Abstract:
Fresh corn is a high value-added agricultural product with high nutritional value and is deeply loved by consumers. Accurate water management is crucial for the yield and quality of fresh corn. This study was based on the online acquisition of water requirement and meteorological data for two consecutive crops of fresh corn using a large weighing lysimeter and meteorological monitoring equipment. Three machine learning algorithms, categorical boosting (CatBoost), long short-term memory (LSTM,) and random forest (RF), were used to construct a prediction model for fresh corn water requirement. The shapley additive explanations (SHAP) method was used to analyze the contribution of each feature factor to the prediction results in depth.
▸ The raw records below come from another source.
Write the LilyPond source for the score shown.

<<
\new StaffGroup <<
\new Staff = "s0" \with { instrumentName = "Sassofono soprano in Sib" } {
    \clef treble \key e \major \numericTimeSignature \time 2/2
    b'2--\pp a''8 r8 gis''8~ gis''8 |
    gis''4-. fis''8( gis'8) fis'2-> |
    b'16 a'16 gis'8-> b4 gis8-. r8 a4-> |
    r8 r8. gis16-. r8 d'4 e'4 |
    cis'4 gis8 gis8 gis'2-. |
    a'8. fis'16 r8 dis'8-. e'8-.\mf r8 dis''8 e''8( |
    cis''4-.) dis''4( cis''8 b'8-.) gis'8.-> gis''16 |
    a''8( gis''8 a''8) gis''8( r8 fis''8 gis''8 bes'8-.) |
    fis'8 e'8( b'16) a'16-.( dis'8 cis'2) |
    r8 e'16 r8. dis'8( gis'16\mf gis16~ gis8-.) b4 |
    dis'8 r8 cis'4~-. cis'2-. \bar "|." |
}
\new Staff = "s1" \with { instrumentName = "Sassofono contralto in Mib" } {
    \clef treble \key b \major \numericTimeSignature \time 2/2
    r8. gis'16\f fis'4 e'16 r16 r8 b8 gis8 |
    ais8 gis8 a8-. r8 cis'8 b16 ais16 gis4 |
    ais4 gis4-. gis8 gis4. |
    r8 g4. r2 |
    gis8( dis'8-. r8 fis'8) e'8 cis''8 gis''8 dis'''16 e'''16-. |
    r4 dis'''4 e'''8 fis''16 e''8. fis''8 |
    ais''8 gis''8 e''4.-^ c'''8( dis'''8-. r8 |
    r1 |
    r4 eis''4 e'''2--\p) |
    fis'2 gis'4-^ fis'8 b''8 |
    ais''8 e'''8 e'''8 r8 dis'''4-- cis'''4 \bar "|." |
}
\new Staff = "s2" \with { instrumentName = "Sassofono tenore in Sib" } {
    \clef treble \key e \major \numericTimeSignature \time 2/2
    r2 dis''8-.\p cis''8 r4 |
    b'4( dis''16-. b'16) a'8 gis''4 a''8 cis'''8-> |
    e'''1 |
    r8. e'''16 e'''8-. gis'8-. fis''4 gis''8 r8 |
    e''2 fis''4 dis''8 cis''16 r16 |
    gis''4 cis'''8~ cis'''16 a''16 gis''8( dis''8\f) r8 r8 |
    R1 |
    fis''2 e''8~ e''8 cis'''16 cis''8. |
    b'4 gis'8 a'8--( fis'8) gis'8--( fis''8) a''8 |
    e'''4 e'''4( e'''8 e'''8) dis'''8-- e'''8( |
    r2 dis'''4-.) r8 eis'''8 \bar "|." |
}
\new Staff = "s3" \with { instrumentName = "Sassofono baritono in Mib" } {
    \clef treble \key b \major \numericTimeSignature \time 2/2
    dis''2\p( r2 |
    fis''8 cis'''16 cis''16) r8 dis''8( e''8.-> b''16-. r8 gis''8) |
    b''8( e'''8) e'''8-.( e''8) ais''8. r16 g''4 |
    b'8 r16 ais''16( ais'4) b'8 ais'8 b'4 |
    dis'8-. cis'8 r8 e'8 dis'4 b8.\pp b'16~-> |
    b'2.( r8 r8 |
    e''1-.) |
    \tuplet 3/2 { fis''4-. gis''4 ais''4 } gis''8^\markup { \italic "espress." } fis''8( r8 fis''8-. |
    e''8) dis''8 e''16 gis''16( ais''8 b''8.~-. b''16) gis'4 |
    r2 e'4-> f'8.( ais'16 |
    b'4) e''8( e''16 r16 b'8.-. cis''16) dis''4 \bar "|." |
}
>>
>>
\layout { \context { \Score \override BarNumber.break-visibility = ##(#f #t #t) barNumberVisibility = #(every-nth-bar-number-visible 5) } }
Firstly, the study combined the boruta algorithm (Boruta) and least absolute shrinkage and selection operator (LASSO) feature selection methods to identify the key factors affecting the water requirements of fresh corn. Subsequently, the common meteorological factors selected by both feature selection methods were used as input variables for the model. The study then established CatBoost, LSTM, and RF models for predicting the water requirements of fresh corn. Concurrently, the SHAP analysis method was employed to perform an interpretability analysis of the prediction results, clarifying the contribution of meteorological features to the prediction outcomes and enhancing the transparency and reliability of the model. The research results indicate that through the Boruta and LASSO methods, it was discovered that daily mean temperature (
Tave), daily maximum temperature (
Tmax), daily minimum temperature (
Tmin), daily average relative humidity (RH), daily average wind speed (
Wave), daily average atmospheric pressure (P
0), and accumulated daily sunshine hours (SD) are key factors affecting the water requirements of fresh corn. The coefficient of determination (R²), mean absolute error (MAE), mean squared error (MSE), and root mean squared error (RMSE) of the CatBoost prediction model are
0.9749,
0.0189,
0.0006, and
0.0251, respectively, indicating significantly higher prediction accuracy compared to LSTM and RF. Considering its predictive efficiency, the CatBoost model has the highest number of training epochs (30,000) and the shortest training time (23.93 seconds), making it the optimal prediction model. Through SHAP analysis of the CatBoost model, it was found that daily minimum temperature, daily average temperature, and daily cumulative sunshine hours are key factors affecting the water demand of fresh corn, and all have a positive impact on the prediction results. Further local interpretability analysis revealed that the same meteorological features exhibit variations in their impact on water requirement prediction outcomes across different samples. The interaction between feature changes also affects the prediction results. This study conducted an interaction analysis on the three features (
Tmin,
Tave, SD) that contribute the most to the prediction results and found that the accumulated sunshine hours increase with rising air temperature, and the water requirement for fresh corn also increases accordingly. The study can provide a reference basis for precise water management of fresh corn.